“Those are the ones you painted the attic in last spring,” said Mrs. Townsend, “and the pair next are what you keep for fishing. Those belong to your dress-suit, and the ones beyond are too short, and worn all over so that you were afraid to put them on.”

Mr. Townsend surveyed the last named with raised eyebrows and a consenting, cornerwise glance at his wife. “Yes, they are pretty bad—but I guess I’d better wear them to-morrow while you fix up these.”

“Francis, if you’re going to see Mr. Effingham you’ll just have to buy a pair of trousers.”

He turned on her sternly as he said: “Didn’t I tell you not to speak of it?”

“Yes, but I will speak of it!” Mrs. Townsend hurled herself into the fray. “Francis, I can’t help it! When I think of all you’ve suffered, and all you’ve done, and how much depends now on—oh, my dearest!” she tried to put her head on an eluding shoulder as she followed him around the room, flushed with her eloquence—“please take this money. If you knew how happy I’d been all the time to think that I was working for you, and how I had set my heart on it, you wouldn’t be so unkind. I know I told you my shoes were bad, but they do quite well as they are, and the children do not need warm underwear yet. It was very stupid of me to talk of it, and it will make all the difference how you are dressed when you go to see Mr. Effingham. You’ve often said what a difference a person’s appearance made—and it’s so unlike you to look shabby! You ought to do everything to try and get that position; you can’t afford to lose the ghost of a chance. You are so foolish, you won’t listen to reason! Oh, Francis, won’t you stand still and answer me?”

“Yes, I’ll answer you,” said Mr. Townsend deliberately. “You can ‘reason,’ as you call it, until you’re blind. Once for all, I will never take that money.”

“You will.”

“I will not. Now, Polly not another word; do you hear? Not another word!”

“Very well,” said Mrs.

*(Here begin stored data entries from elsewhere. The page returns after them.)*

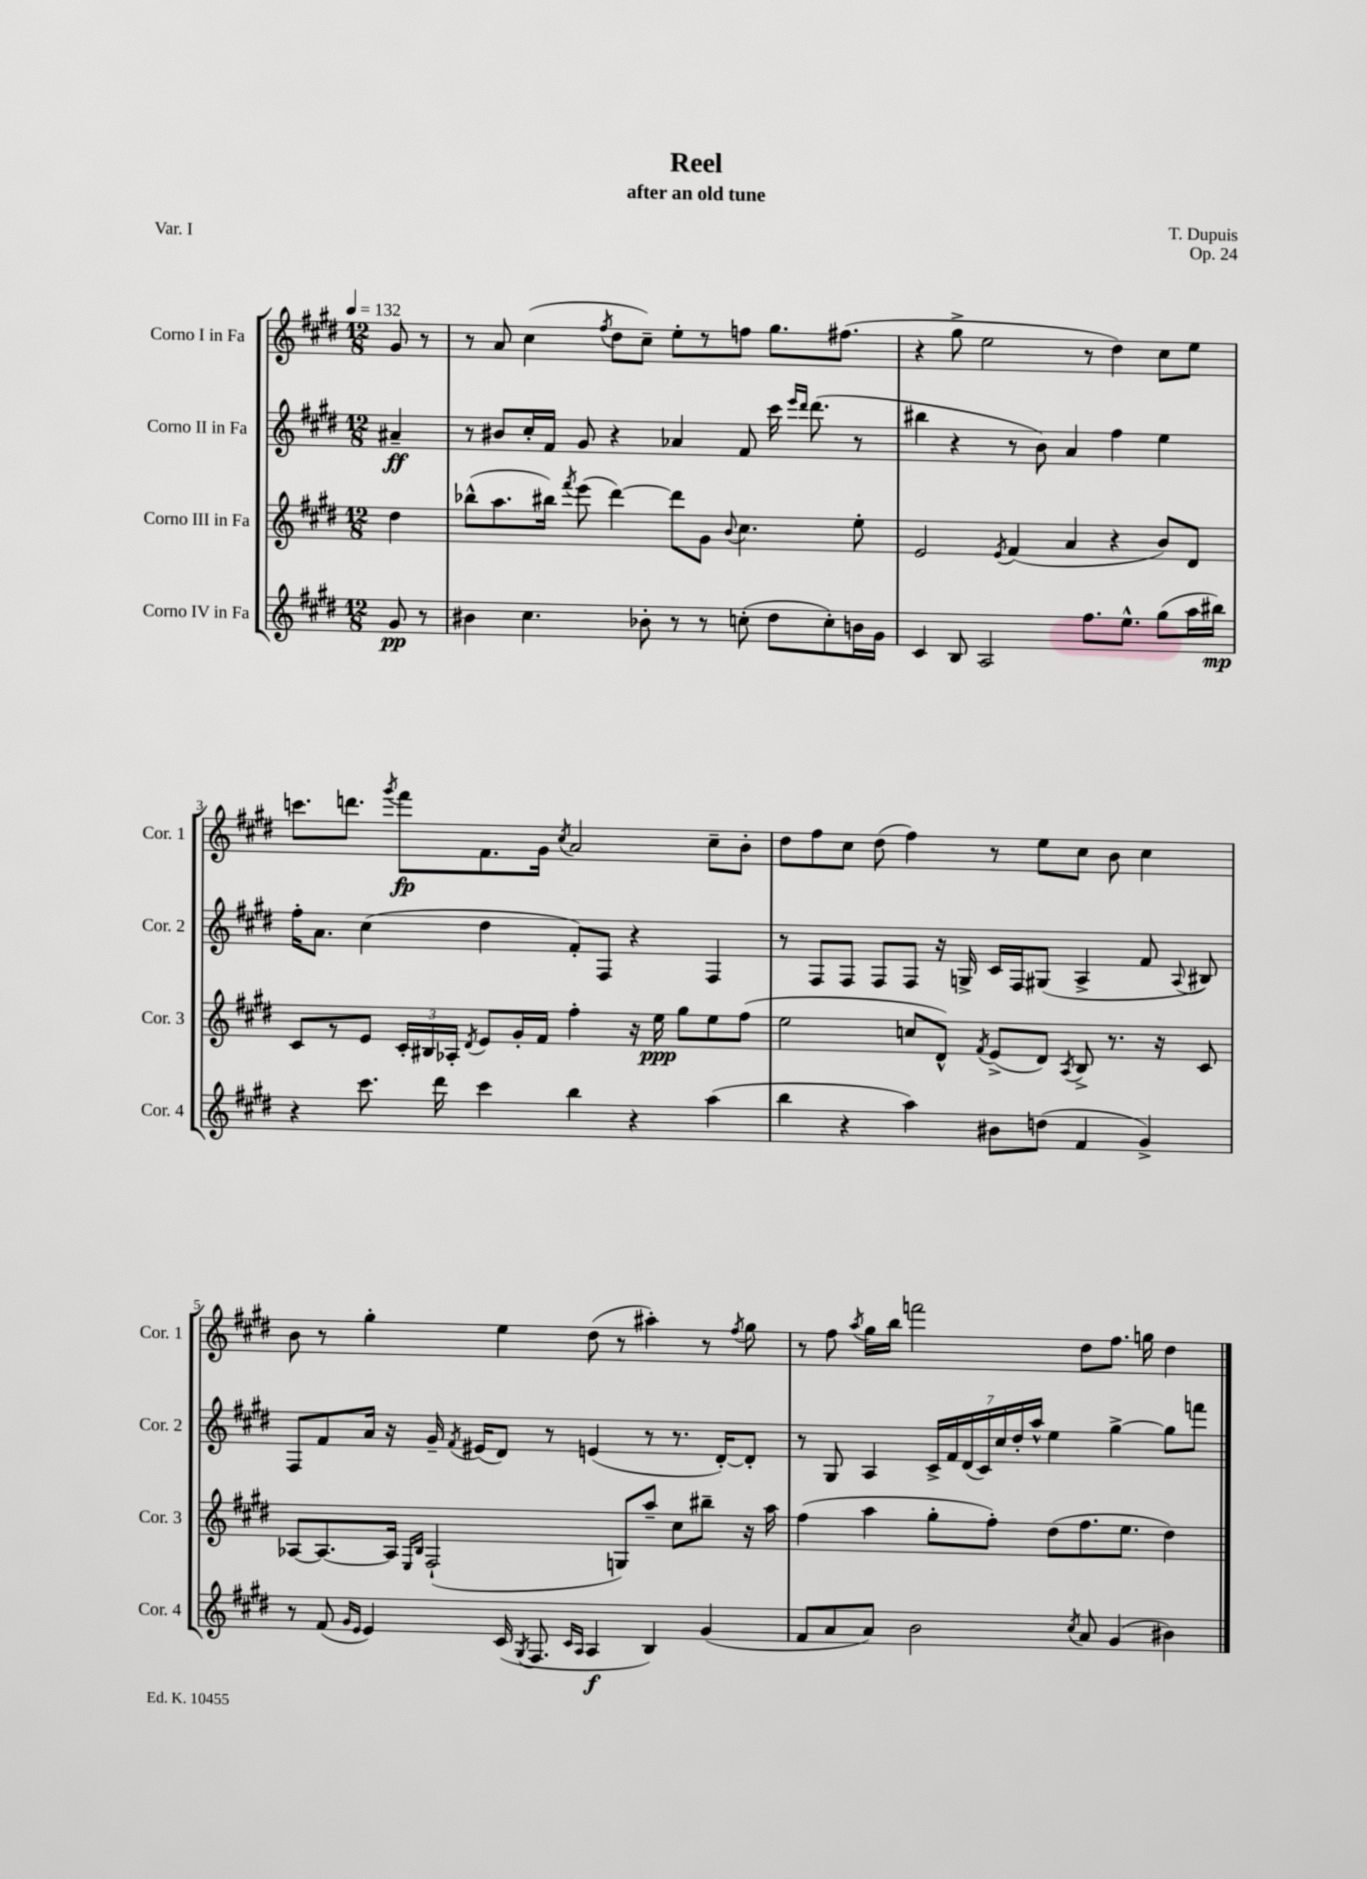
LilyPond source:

\header { title = "Reel" composer = "T. Dupuis" subtitle = "after an old tune" opus = "Op. 24" piece = "Var. I" }
<<
\new StaffGroup <<
\new Staff = "s0" \with { instrumentName = "Corno I in Fa" shortInstrumentName = "Cor. 1" } {
    \clef treble \key e \major \numericTimeSignature \time 12/8 \partial 4 \tempo 4 = 132
    \autoBeamOff gis'8 r8 |
    r8 a'8 cis''4( \acciaccatura { fis''8 } dis''8[ cis''8]--) e''8[-. r8 f''8] gis''8.[ fis''8.]( |
    r4 gis''8-> e''2 r8 dis''4) cis''8[ e''8] |
    c'''8.[ d'''8.] \acciaccatura { gis'''8 } fis'''8[\fp fis'8. gis'16] \acciaccatura { cis''8 } a'2 cis''8[-- b'8]-. |
    dis''8[ fis''8 cis''8] dis''8( fis''4) r8 e''8[ cis''8] b'8 cis''4 |
    b'8 r8 gis''4-. e''4 dis''8( r8 ais''4-.) r8 \acciaccatura { fis''8 } gis''8 |
    r8 fis''8 \acciaccatura { a''8 } gis''16[ b''16] f'''2 dis''8[ fis''8.] g''16 dis''4 \bar "|." |
}
\new Staff = "s1" \with { instrumentName = "Corno II in Fa" shortInstrumentName = "Cor. 2" } {
    \clef treble \key e \major \numericTimeSignature \time 12/8 \partial 4
    \autoBeamOff ais'4--\ff |
    r8 bis'8[ cis''16-. fis'16] gis'8 r4 aes'4 fis'8 cis'''16 \grace { e'''16[ dis'''16] } dis'''8.( r8 |
    bis''4 r4 r8 b'8) a'4 fis''4 e''4 |
    fis''16[-. a'8.] cis''4( dis''4 fis'8[-.) fis8] r4 fis4 |
    r8 fis8[ fis8] fis8[ fis8] r16 g16-> cis'16[ fis16 gis8]( a4-> fis'8 \appoggiatura { a8 } bis8) |
    fis8[ fis'8 a'16] r16 gis'16-- \acciaccatura { fis'8 } eis'16[( dis'8]) r8 e'4( r8 r8. dis'16[~-.) dis'8]-. |
    r8 gis8 a4 \tuplet 7/4 { cis'16[-> fis'16 dis'16( cis'16) cis''16 dis''16-. a''16]-^ } e''4 gis''4~-> gis''8[ f'''8] \bar "|." |
}
\new Staff = "s2" \with { instrumentName = "Corno III in Fa" shortInstrumentName = "Cor. 3" } {
    \clef treble \key e \major \numericTimeSignature \time 12/8 \partial 4
    \autoBeamOff dis''4 |
    bes''8[-^( a''8. bis''16]) \acciaccatura { fis'''8 } e'''8( dis'''4~) dis'''8[ gis'8] \appoggiatura { b'8 } cis''4. e''8-. |
    e'2 \acciaccatura { e'8 } fis'4( a'4 r4 b'8[) dis'8] |
    cis'8[ r8 e'8] \tuplet 3/2 { cis'16[-. bis16 aes16]-. } \acciaccatura { dis'8 } e'8[ gis'16-. fis'16] fis''4-. r16 e''16\ppp gis''8[ e''8 fis''8]( |
    e''2 c''8[ dis'8]-^) \acciaccatura { fis'8 } e'8[->( dis'8]) \acciaccatura { a8 } b8-> r8. r16 cis'8 |
    aes8[~ aes8.~ aes16] \grace { e16[ b16] } fis2-!( g8[) a''8]-- cis''8[ bis''8]-- r16 a''16 |
    fis''4( a''4 gis''8[-. fis''8]-.) dis''8[( fis''8. e''8.] dis''4) \bar "|." |
}
\new Staff = "s3" \with { instrumentName = "Corno IV in Fa" shortInstrumentName = "Cor. 4" } {
    \clef treble \key e \major \numericTimeSignature \time 12/8 \partial 4
    \autoBeamOff gis'8\pp r8 |
    bis'4 cis''4. bes'8-. r8 r8 c''8-.( dis''8[ c''8-.) b'16 gis'16] |
    cis'4 b8 a2 fis''8.[ e''8.]-^ gis''8[( a''16 bis''16]\mp) |
    r4 cis'''8. dis'''16 cis'''4 b''4 r4 a''4( |
    b''4 r4 a''4) bis'8[ d''8]( fis'4 gis'4->) |
    r8 fis'8( \grace { gis'16[ e'16] } e'4) cis'16( \acciaccatura { gis8 } fis8. \grace { cis'16[ a16] } a4\f b4) gis'4( |
    fis'8[ a'8 a'8]) b'2 \acciaccatura { cis''8 } a'8 gis'4( bis'4) \bar "|." |
}
>>
>>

Townsend, as before with conventional obedience, and followed the words with a reckless flash of her grey eyes as she left the room, murmuring with quick breath: “But I give you fair warning, I’ll make you take that money yet; I don’t care whether you’re angry or not. You’ll see, you’ll see!”

If the subject was dropped from speech afterwards it was nevertheless present in thought. Mr. Townsend rose late in the morning, as is the habit of the man “out of a position,” who has no place on the early trains into town with his customary confrères, the workers, or in their busy offices. The heads of departments whom he goes in to see are only accessible in the later hours, and a delayed breakfast obviates the necessity for luncheon. When husband and wife parted, he in the trousers that were a good deal too short and a good deal too worn, she, indeed, broke through the ice with temerity to adjure him for goodness sake not to let any one see him to-day with those on, and he had retorted grimly that he would endeavour to keep his hundred and eighty pounds entirely invisible to oblige her.